Le gouvernement saoudien estime que «les récentes attaques contre des navires et des installations pétrolières menacent non seulement le royaume, mais aussi la sécurité des approvisionnements en brut et l'économie mondiale».
Des attaques de drones revendiquées par les rebelles Houthis au Yémen ont provoqué la fermeture d'un oléoduc majeur mardi dernier en Arabie saoudite. Ce qui a fait monter d'un cran les tensions dans le Golfe deux jours après le mystérieux sabotage de quatre navires près des Emirats arabes unis. Les actes de sabotage ont été condamnés par la Ligue arabe. Car ils «portent gravement atteinte à la liberté et la sécurité des voies de commerce et de transport maritimes et sont susceptibles d'accentuer les tensions dans la région».
Réuni à Djeddah (ouest) sous la présidence du roi Salmane, le gouvernement saoudien a affirmé «l'importance de faire face aux entités terroristes qui commettent de tels actes, notamment les miliciens Houthis soutenus par l'Iran», a indiqué le ministre des Médias Turki Al-Shabanah dans un communiqué. Cela «constitue une menace flagrante pour la sécurité du trafic maritime et a des conséquences négatives sur la paix et la sécurité régionales et internationales», a-t-il ajouté.
Principale rivale de l'Iran au Moyen-Orient, l'Arabie saoudite, appuyée par les Emirats arabes unis, intervient militairement au Yémen depuis 2015 pour venir en aide aux forces progouvernementales contre les rebelles Houthis qui contrôlent de vastes régions de l'ouest et du nord, dont la capitale Sanaa.
Une enquête a été annoncée par Abou Dhabi à la suite des actes de sabotage ayant visé quatre navires au large de l'émirat de Fujairah, l'un des sept de la fédération des Emirats arabes unis.
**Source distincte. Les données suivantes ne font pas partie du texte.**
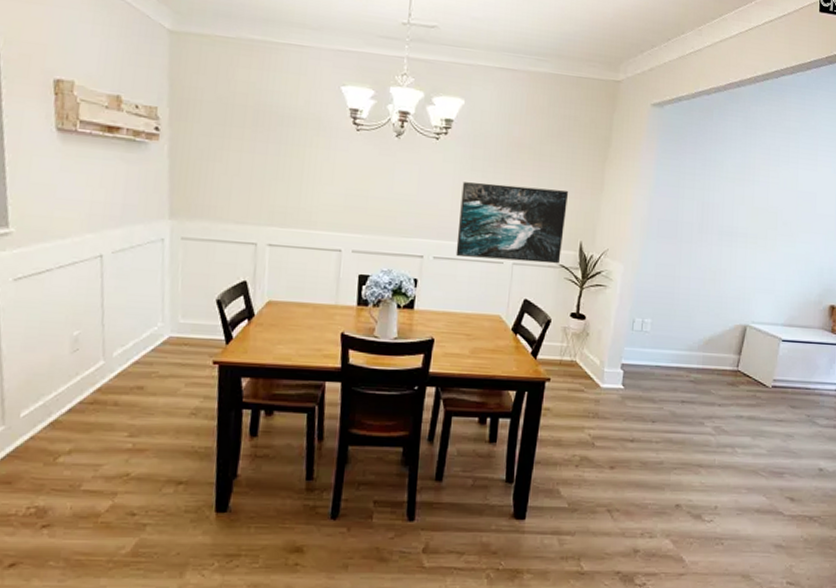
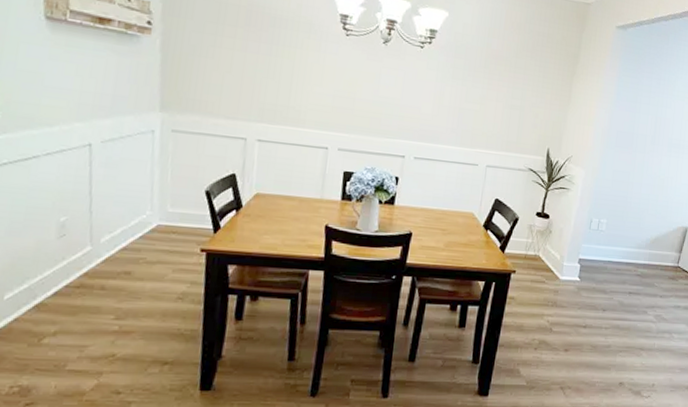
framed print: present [455,182,568,264] -> none [435,89,539,168]

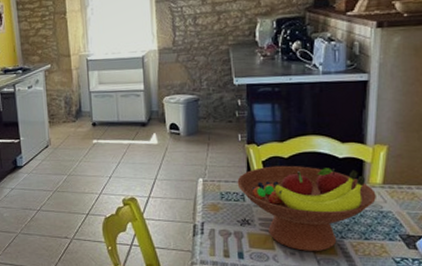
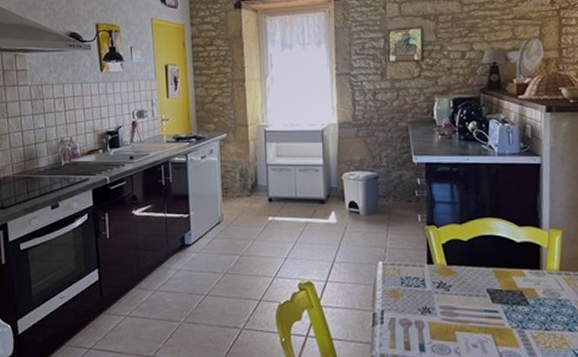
fruit bowl: present [237,165,376,252] -> none [417,249,554,344]

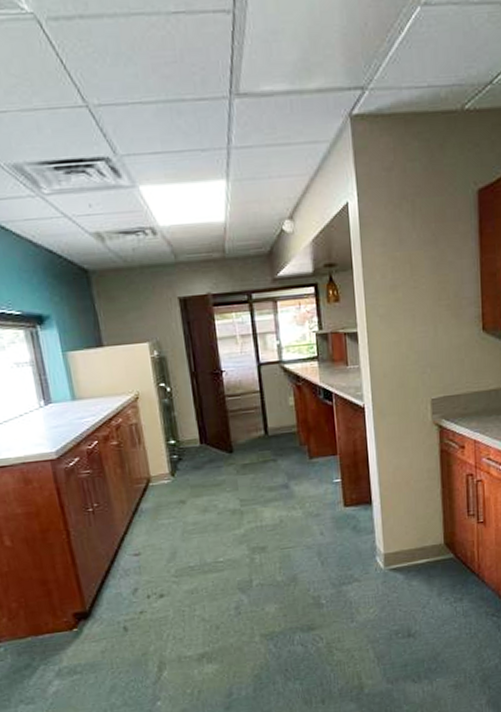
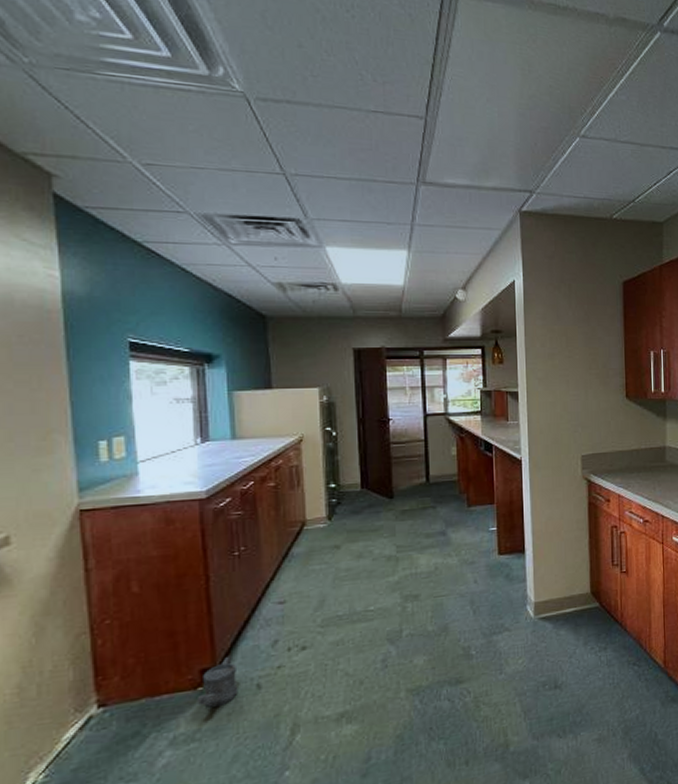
watering can: none [73,602,109,646] -> present [196,656,238,708]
Un responsable émirati a indiqué que des experts américains, français, norvégiens et saoudiens y participeraient.
Les actions au large des Emirats et en Arabie saoudite ont fait monter la tension dans le Golfe, alors qu'une guerre psychologique se poursuit entre les Etats-Unis et l'Iran. En dépit d'un récent renforcement militaire, le chef de la diplomatie américaine Mike Pompeo (en visite en Russie pour briser la glace avec Vladimir Poutine) a réfuté toute volonté de conflit armé avec l'Iran.
«Un éventuel affrontement naval entre l'Iran et les Etats-Unis dans le Golfe, vu le déséquilibre des forces, s'apparenterait à une guérilla en mer, dans l'environnement complexe du détroit d'Ormuz», estiment des experts.
La barre des 70 dollars le baril
En dépit des tensions géopolitiques, «il n'y a pas de perturbation de la fourniture de pétrole et les cours évoluent peu», remarque l'AIE dans son rapport mensuel sur le pétrole. Les cours principaux s'établissant juste au-dessus de 70 dollars le baril de Brent. L'agence basée à Paris compte sur la bonne volonté de certains pays producteurs, comme l'Arabie saoudite, pour continuer à assurer la stabilité du marché. Il est question aussi de remplacer graduellement les barils iraniens qui ne pourront plus être exportés en raison des sanctions américaines récemment renforcées. L'agence a aussi abaissé de 90.000 barils par jour (b/j) sa prévision de croissance de la demande de brut pour 2019, attendue désormais à 1,3 million b/j. C'est essentiellement en raison d'un premier trimestre plus faible que prévu dans plusieurs pays (Brésil, Chine, Corée du Sud, Japon, Nigeria…).